Von der Leyen and her team arrived Monday for the one-day meeting in Madrid, the first major event of the Spanish presidency, which ends Dec. 31. The meeting was held in the new Royal Collections Gallery museum.
In addition to Ukraine, a migration pact, EU relations with Latin America and the reindustrialization of Europe are among Spain’s presidency priorities.
Von der Leyen and Sánchez expressed confidence that the EU will finalize a controversial pact on migration despite lingering differences within the 27-nation group with Poland and Hungary.

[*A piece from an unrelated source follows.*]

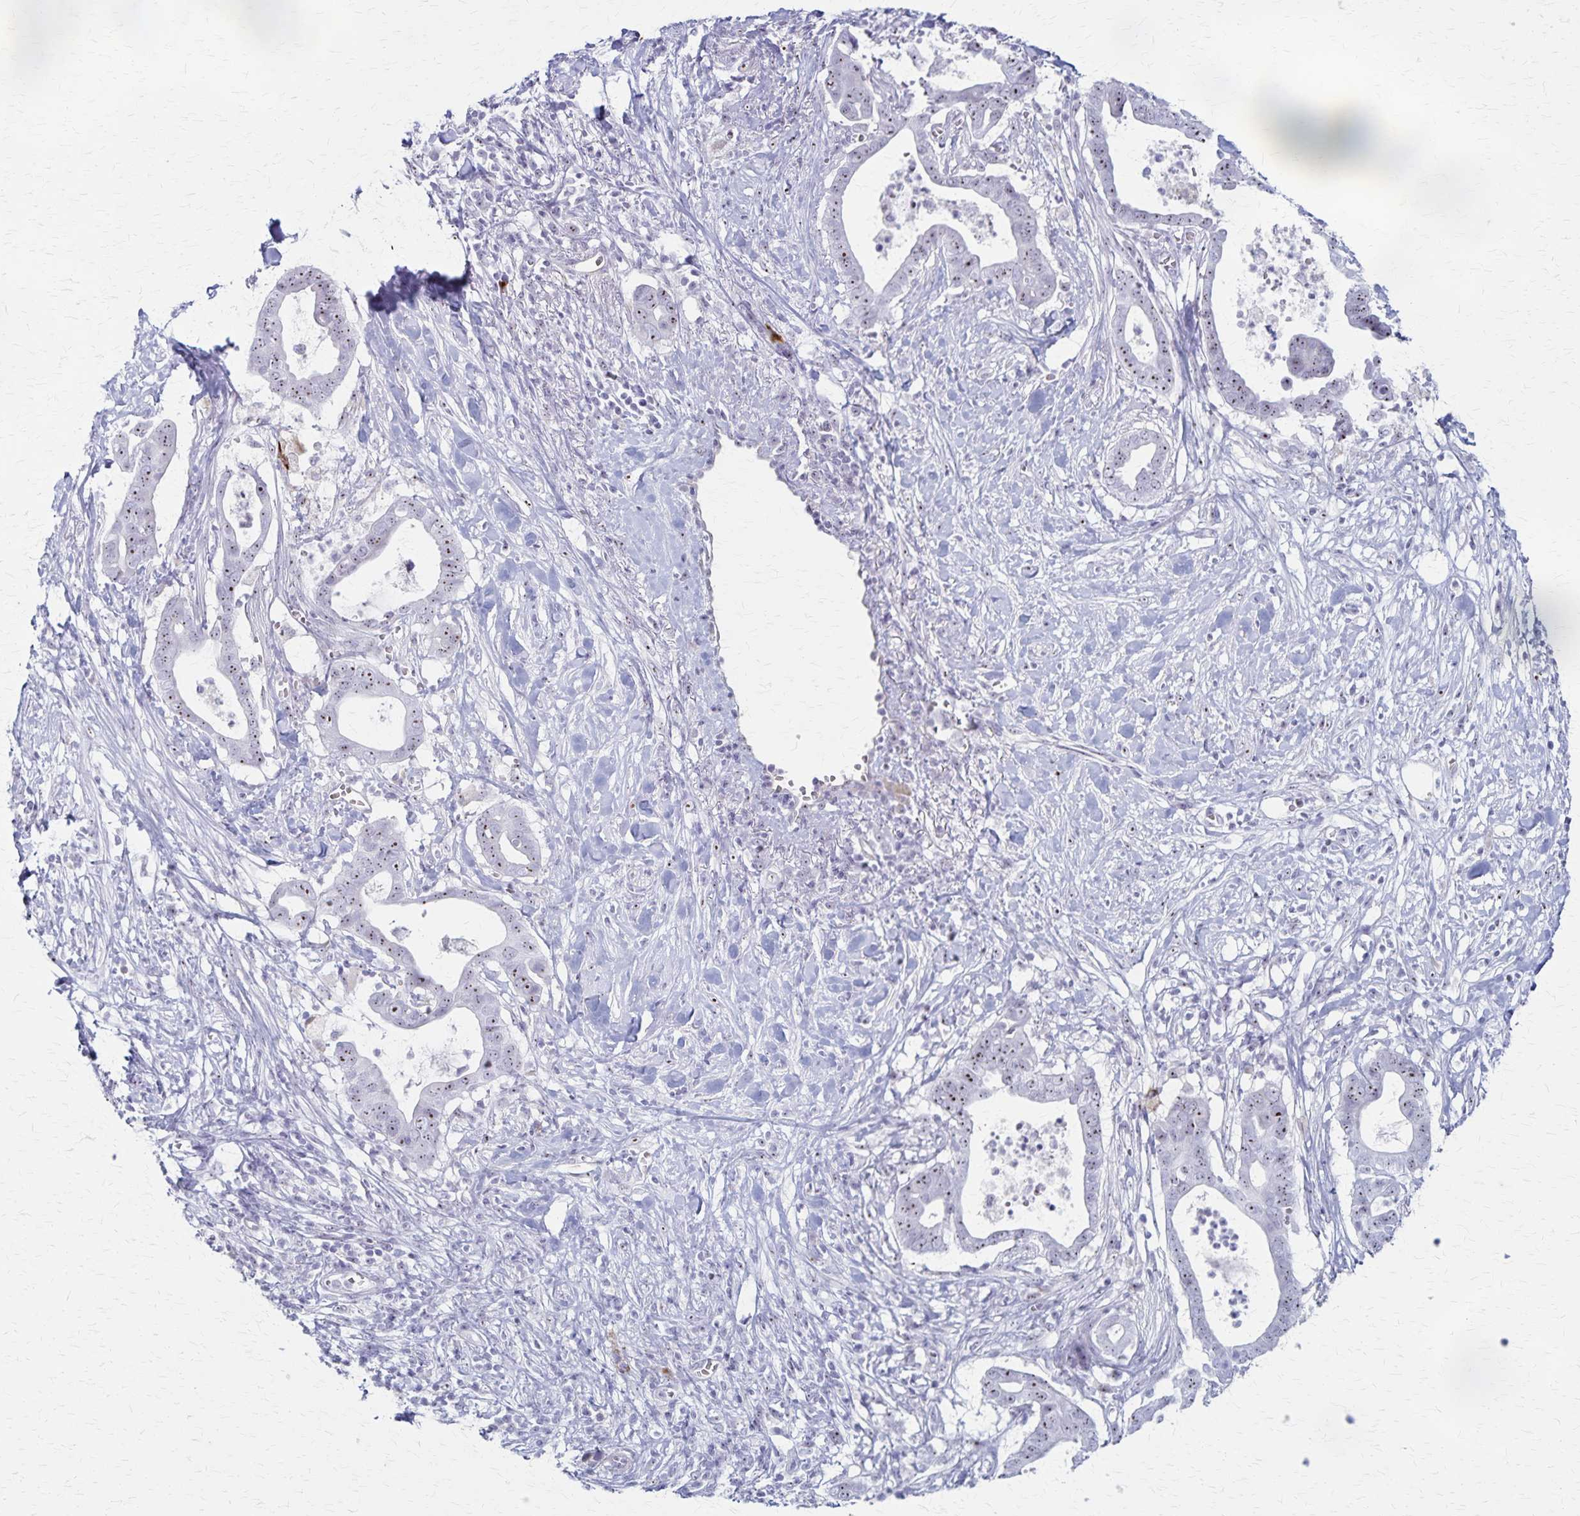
{"staining": {"intensity": "moderate", "quantity": "25%-75%", "location": "nuclear"}, "tissue": "pancreatic cancer", "cell_type": "Tumor cells", "image_type": "cancer", "snomed": [{"axis": "morphology", "description": "Adenocarcinoma, NOS"}, {"axis": "topography", "description": "Pancreas"}], "caption": "Approximately 25%-75% of tumor cells in human pancreatic cancer demonstrate moderate nuclear protein positivity as visualized by brown immunohistochemical staining.", "gene": "DLK2", "patient": {"sex": "male", "age": 61}}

Earlier this month, EU countries made a breakthrough on asylum law reform, sealing an agreement on a plan to share responsibility for migrants entering Europe without authorization. Only Poland and Hungary voted against it.
EU lawmakers have warned that this may be the last chance to solve the issue before EU-wide elections in a year’s time, when migration is likely to be a hot-button issue once again.
The visit by the Commission College was initially scheduled for July 6-7, but was brought forward so as not to take place in the middle of the campaign for Spain’s general election on July 23.
Von der Leyen said she was confident the election results would not have an impact on the objectives or agenda of the presidency.
Polls show the vote could oust Sánchez’s leftist coalition government and replace it with a conservative administration, or even a coalition with the extreme right, following a trend in much of Europe.
Von der Leyen and Sánchez also expressed confidence that accords on rebuilding intra-European supply chains to avoid shortages and guarantee energy sovereignty would be reached during the presidency, as well as agreements on establishing European dominance in the fields of artificial intelligence and digital security.
The two also highlighted the importance of an EU-Latin America summit set for July 17-18 in Brussels, the first in eight years, and the need to move forward on a trade agreement that was reached between the EU and the Mercosur states — Argentina, Brazil, Paraguay and Uruguay.
Sánchez also promised progress on an EU green transition and electricity market reform.
The commissioners later went to the nearby Royal Palace, where they were to be received by King Felipe VI.